Gratitude for our safe return, for all God’s
mercies to us, and joy over the outcome of the at one
time apparently inevitable disaster, made our first
day of the season a never-to-be-forgotten event.
Mr. W.R. Stirling, our Chicago
director, who had personally visited the hospitals,
insisted that a water supply must at all costs be
secured both for hospital and orphanage. This
was not only to avert the reproach of typhoid epidemics,
two of which had previously occurred, but also to
better our protection for so many helpless lives in
old dry wooden buildings, and to economize the great
expense of hauling water by dogs every winter, when
our little surface reservoir was frozen to the bottom.
This water supply has only just been finished; and
now we cannot understand how we ever existed without
it. But it is an unromantic object to which to
give money, and the total cost, even doing the work
ourselves, amounted to just upon ten thousand dollars.
According to the Government engineer’s advice
we had a stream to dam and a mile and a quarter of
piping to lay six feet underground to prevent the
water freezing. It is only in very few places
that we boast six feet of soil at all on the rock that
forms the frame of Mother Earth here. Hence there
was much blasting to do. But the task was accomplished,
and by our own boys, and has successfully weathered
our bitter winter. The last lap was run by an
intensely interesting experiment. The assistant
at Emmanuel Church in Boston brought down a number
of volunteer Boy Scouts to give their services on
the commonplace task of digging the remainder of the
trench necessary to complete the water supply.
When they first arrived, our Northern outside man,
after looking at their clothes of the Boston cut,
remarked, “Hm.
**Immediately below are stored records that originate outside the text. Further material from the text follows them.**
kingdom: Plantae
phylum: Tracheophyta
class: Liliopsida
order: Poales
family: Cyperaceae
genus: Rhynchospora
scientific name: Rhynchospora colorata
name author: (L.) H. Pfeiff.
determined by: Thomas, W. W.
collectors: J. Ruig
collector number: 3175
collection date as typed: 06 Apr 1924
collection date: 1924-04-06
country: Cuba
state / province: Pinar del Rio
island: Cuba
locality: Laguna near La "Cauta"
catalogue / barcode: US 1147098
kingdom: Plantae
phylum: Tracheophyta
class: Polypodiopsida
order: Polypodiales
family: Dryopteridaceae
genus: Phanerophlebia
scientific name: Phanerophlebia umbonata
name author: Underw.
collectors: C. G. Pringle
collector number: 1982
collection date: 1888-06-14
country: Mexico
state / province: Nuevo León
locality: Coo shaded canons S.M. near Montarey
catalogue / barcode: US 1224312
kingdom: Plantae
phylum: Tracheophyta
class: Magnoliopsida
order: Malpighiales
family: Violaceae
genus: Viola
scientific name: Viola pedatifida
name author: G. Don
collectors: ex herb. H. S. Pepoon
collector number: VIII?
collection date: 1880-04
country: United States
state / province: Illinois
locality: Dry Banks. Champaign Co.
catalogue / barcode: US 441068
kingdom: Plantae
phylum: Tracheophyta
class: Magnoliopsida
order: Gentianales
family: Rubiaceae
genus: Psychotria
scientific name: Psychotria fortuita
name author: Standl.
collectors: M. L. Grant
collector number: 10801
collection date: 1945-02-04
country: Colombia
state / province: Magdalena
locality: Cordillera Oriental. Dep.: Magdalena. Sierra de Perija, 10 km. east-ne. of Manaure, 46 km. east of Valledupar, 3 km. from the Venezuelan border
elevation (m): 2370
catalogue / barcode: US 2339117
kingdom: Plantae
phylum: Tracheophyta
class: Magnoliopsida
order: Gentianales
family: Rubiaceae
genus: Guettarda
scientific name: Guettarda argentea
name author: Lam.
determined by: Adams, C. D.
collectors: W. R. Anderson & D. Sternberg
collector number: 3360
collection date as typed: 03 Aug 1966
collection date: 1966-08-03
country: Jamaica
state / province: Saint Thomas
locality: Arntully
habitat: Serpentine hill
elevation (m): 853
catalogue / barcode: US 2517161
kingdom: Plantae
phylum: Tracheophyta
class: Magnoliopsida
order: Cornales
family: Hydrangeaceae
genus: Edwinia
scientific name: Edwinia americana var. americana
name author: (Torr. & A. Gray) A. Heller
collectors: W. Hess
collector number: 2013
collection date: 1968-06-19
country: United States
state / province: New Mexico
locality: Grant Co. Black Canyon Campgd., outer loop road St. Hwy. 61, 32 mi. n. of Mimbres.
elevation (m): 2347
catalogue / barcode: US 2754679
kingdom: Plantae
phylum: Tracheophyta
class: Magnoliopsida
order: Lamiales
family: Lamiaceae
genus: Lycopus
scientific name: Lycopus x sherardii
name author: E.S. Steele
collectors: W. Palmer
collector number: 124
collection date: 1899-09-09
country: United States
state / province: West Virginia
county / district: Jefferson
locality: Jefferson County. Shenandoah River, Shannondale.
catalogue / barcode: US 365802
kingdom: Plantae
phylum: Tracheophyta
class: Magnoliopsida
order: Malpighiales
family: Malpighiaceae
You’d better give
that crowd some softer job than digging.”
But they did the work, and a whole lot more besides.
For their grit and jollity, and above all their readiness
to tackle and see through such side tasks as unloading
and stowing away some three hundred tons of coal were
real “missionary” lessons.
The ever-growing demand for doctors
as the war dragged on made it harder and harder to
man our far-off stations. The draft in America
was the last straw, doctors having already been forbidden
to leave England or Canada. Dr. Charles Curtis
had taken over Dr. Little’s work at St. Anthony,
and stood nobly by, getting special permission to do
so. Dr. West, who had succeeded our colleague,
Dr. Mather Hare, at Harrington, when his wife’s
breakdown had obliged him to leave us, had already
given us a year over his scheduled time, for he had
accepted work in India at the hands of those who had
specially trained him for that purpose.
We had been having considerable trouble
in the accommodation of the heavy batches of patients
that came by the mail boat. They were left on
the wharf when she steamed away, and only the floors
of our treatment and waiting-rooms were available
for their reception. For all could not possibly
go into the wards, where children, and often very
sick patients, were being cared for. The people
around always stretched their hospitality to the limit,
but this was a very undesirable method of housing
sick persons temporarily. Owing to the generosity
of a lady in New Bedford and other friends, we were
enabled to meet the problem by the erection of a rest
house, with first and second class accommodation.
This was built in the spring of 1917, and has been
a Godsend to many besides patients. It makes people
free to come to St. Anthony and stay and benefit by
whatever it has to offer, without the feeling that
they have no place to which they can go. Moreover,
this hostel has been entirely self-supporting from
the day that it opened, and every one who goes and
comes has a good word for the rest house. It
is run by one of our Labrador orphan boys, whose education
was finished in America, and “Johnnie,”
as every one calls him, is already a feature in the
life of the place.
Among the advances of the year 1918
must also be noted that more subscribers and subscriptions
from local friends have been received than ever before.
Our X-ray department has been added to. We have
been able also to improve the roads, a thing greatly
to be desired.
Look where we will, we have nothing
but gratitude that in the last year of a long and
exhausting war, here in this far-away section of the
world, the keynote has been one of progress.